[start of Records supplied]

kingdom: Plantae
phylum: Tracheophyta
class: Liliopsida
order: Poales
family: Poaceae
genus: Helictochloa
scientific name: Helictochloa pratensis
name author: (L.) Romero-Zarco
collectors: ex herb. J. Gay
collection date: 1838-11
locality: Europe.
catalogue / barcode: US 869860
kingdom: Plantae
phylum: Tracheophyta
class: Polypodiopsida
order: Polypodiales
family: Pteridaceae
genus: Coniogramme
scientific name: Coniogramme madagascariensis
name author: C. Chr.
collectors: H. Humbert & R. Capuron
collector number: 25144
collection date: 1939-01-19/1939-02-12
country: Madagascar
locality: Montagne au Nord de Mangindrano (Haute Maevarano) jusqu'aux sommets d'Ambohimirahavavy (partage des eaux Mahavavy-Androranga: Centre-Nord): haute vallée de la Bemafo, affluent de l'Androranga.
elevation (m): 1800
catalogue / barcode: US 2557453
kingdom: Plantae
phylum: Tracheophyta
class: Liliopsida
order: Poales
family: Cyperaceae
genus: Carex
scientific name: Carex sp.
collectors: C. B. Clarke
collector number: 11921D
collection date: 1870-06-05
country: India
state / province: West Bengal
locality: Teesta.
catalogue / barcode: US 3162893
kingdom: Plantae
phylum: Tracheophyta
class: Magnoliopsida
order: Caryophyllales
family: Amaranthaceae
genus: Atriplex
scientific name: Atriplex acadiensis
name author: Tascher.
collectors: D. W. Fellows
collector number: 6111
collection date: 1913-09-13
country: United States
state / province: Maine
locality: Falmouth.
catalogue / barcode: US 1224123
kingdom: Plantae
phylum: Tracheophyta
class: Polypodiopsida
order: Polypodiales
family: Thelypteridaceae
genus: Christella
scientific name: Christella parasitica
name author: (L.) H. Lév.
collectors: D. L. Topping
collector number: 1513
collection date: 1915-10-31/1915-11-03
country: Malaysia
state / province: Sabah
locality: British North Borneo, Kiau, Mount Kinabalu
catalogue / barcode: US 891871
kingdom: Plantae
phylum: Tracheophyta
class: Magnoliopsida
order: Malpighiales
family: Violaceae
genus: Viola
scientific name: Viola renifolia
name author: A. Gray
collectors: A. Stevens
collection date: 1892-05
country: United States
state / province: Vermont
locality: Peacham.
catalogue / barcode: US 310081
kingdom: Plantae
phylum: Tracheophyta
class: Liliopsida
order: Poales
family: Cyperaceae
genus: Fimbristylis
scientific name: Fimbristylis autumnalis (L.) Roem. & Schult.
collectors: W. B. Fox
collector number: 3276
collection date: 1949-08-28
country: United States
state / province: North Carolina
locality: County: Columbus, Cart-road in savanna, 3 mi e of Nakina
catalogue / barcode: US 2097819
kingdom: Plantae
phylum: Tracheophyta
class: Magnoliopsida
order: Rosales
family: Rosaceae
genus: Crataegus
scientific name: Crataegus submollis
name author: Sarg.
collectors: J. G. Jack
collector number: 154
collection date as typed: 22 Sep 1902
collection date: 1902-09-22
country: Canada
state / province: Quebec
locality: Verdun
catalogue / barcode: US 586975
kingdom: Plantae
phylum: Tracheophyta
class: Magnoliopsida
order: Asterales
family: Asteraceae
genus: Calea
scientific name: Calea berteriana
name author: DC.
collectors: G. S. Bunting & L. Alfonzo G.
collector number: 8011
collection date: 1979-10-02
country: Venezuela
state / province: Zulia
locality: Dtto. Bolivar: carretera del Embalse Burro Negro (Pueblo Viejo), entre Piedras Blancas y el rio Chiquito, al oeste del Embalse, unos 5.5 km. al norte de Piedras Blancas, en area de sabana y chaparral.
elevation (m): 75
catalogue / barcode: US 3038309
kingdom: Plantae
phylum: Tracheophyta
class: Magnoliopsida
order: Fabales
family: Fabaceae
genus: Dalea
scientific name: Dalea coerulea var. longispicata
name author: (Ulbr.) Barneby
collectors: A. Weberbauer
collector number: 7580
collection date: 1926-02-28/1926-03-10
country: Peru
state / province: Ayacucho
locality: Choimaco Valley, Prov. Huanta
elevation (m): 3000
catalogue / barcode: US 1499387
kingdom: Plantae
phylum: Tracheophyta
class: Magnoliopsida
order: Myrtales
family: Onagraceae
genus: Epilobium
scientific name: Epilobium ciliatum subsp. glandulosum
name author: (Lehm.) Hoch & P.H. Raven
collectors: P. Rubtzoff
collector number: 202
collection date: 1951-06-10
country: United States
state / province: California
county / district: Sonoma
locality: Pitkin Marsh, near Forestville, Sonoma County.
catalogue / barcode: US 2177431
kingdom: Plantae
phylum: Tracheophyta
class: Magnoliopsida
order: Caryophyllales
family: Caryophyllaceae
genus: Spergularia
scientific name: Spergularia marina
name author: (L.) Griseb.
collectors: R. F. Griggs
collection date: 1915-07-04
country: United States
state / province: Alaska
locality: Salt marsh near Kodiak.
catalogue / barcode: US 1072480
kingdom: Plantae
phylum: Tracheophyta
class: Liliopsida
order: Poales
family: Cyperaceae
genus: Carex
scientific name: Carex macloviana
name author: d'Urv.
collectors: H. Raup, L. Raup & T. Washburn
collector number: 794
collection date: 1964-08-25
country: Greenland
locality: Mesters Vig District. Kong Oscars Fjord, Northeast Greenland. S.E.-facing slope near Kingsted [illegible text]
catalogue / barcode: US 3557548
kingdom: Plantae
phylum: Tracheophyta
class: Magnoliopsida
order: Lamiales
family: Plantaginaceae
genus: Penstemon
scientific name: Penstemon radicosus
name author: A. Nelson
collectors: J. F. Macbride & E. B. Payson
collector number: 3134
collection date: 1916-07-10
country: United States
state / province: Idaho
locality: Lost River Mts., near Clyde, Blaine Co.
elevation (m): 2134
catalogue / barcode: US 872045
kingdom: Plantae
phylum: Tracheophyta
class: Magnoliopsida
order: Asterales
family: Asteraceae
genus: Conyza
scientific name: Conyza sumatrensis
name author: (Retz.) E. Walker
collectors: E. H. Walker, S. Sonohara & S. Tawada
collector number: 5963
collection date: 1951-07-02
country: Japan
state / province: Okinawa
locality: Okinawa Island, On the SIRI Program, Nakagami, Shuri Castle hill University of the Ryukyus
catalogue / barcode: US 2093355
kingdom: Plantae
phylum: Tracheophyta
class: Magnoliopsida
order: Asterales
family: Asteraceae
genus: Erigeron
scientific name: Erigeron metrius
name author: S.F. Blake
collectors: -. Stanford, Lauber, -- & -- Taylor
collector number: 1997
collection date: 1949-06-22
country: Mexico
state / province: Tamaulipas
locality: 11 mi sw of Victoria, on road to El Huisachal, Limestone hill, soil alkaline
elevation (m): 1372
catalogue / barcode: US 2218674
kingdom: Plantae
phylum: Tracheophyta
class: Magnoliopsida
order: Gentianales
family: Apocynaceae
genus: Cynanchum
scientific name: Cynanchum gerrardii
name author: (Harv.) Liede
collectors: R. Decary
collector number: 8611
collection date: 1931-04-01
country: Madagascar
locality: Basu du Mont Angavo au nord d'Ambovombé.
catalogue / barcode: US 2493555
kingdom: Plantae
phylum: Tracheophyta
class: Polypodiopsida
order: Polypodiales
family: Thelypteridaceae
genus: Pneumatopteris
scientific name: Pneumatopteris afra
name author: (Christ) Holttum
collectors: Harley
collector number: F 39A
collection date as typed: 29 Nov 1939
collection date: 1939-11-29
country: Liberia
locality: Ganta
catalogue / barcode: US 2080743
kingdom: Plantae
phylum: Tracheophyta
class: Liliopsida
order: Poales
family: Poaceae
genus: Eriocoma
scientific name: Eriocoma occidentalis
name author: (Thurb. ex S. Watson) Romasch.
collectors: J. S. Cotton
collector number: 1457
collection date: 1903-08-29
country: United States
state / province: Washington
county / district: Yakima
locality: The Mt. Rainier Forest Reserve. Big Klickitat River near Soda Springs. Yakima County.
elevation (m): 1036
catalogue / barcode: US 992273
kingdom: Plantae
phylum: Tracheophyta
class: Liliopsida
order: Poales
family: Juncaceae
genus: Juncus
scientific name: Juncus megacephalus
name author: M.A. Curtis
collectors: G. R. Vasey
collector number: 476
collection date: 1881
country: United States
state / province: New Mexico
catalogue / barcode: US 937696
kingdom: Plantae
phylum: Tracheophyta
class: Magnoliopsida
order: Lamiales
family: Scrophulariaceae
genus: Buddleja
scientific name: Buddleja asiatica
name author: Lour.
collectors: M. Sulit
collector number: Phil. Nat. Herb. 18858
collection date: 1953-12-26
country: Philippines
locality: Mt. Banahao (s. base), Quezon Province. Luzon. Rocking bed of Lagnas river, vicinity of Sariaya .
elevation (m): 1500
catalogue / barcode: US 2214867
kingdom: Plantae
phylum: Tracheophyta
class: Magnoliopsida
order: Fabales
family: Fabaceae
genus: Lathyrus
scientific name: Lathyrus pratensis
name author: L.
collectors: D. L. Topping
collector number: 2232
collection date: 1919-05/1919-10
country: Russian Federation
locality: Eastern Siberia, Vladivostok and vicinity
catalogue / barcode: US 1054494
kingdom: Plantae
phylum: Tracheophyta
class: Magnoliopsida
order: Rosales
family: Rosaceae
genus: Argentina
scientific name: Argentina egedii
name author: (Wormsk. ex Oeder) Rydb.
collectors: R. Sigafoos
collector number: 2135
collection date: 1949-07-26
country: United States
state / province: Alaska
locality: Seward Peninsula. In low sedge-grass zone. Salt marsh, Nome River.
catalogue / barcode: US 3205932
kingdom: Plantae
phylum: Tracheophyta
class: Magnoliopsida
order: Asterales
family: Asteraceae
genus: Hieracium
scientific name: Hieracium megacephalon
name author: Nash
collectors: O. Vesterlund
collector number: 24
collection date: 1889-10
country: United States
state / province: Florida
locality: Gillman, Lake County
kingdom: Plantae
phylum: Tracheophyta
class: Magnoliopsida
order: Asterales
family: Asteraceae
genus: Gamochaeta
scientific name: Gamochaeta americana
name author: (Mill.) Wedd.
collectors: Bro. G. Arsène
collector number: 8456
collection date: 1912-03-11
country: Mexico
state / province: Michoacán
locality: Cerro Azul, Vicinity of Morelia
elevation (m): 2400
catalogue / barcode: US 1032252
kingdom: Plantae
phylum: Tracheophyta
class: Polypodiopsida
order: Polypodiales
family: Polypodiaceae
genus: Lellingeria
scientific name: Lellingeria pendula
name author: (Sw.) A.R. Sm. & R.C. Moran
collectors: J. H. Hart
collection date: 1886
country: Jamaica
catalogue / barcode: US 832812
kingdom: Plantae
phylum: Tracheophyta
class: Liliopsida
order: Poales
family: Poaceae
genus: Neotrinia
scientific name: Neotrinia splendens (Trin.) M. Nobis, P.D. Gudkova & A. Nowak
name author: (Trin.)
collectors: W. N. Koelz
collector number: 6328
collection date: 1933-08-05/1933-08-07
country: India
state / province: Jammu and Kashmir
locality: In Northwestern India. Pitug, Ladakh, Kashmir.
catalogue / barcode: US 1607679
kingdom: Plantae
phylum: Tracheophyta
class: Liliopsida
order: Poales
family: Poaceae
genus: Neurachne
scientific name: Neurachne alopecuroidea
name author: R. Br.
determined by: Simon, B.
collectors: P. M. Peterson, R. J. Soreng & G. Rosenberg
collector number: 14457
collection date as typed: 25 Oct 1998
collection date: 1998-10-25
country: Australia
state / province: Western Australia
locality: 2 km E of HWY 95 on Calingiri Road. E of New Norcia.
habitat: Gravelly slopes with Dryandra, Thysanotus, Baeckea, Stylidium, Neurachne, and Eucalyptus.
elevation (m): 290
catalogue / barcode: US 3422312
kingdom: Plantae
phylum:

[end of Records supplied]

Copy the records word for word, from the line with "locality: Teesta." up to and including the line with "family: Violaceae".

locality: Teesta.
catalogue / barcode: US 3162893
kingdom: Plantae
phylum: Tracheophyta
class: Magnoliopsida
order: Caryophyllales
family: Amaranthaceae
genus: Atriplex
scientific name: Atriplex acadiensis
name author: Tascher.
collectors: D. W. Fellows
collector number: 6111
collection date: 1913-09-13
country: United States
state / province: Maine
locality: Falmouth.
catalogue / barcode: US 1224123
kingdom: Plantae
phylum: Tracheophyta
class: Polypodiopsida
order: Polypodiales
family: Thelypteridaceae
genus: Christella
scientific name: Christella parasitica
name author: (L.) H. Lév.
collectors: D. L. Topping
collector number: 1513
collection date: 1915-10-31/1915-11-03
country: Malaysia
state / province: Sabah
locality: British North Borneo, Kiau, Mount Kinabalu
catalogue / barcode: US 891871
kingdom: Plantae
phylum: Tracheophyta
class: Magnoliopsida
order: Malpighiales
family: Violaceae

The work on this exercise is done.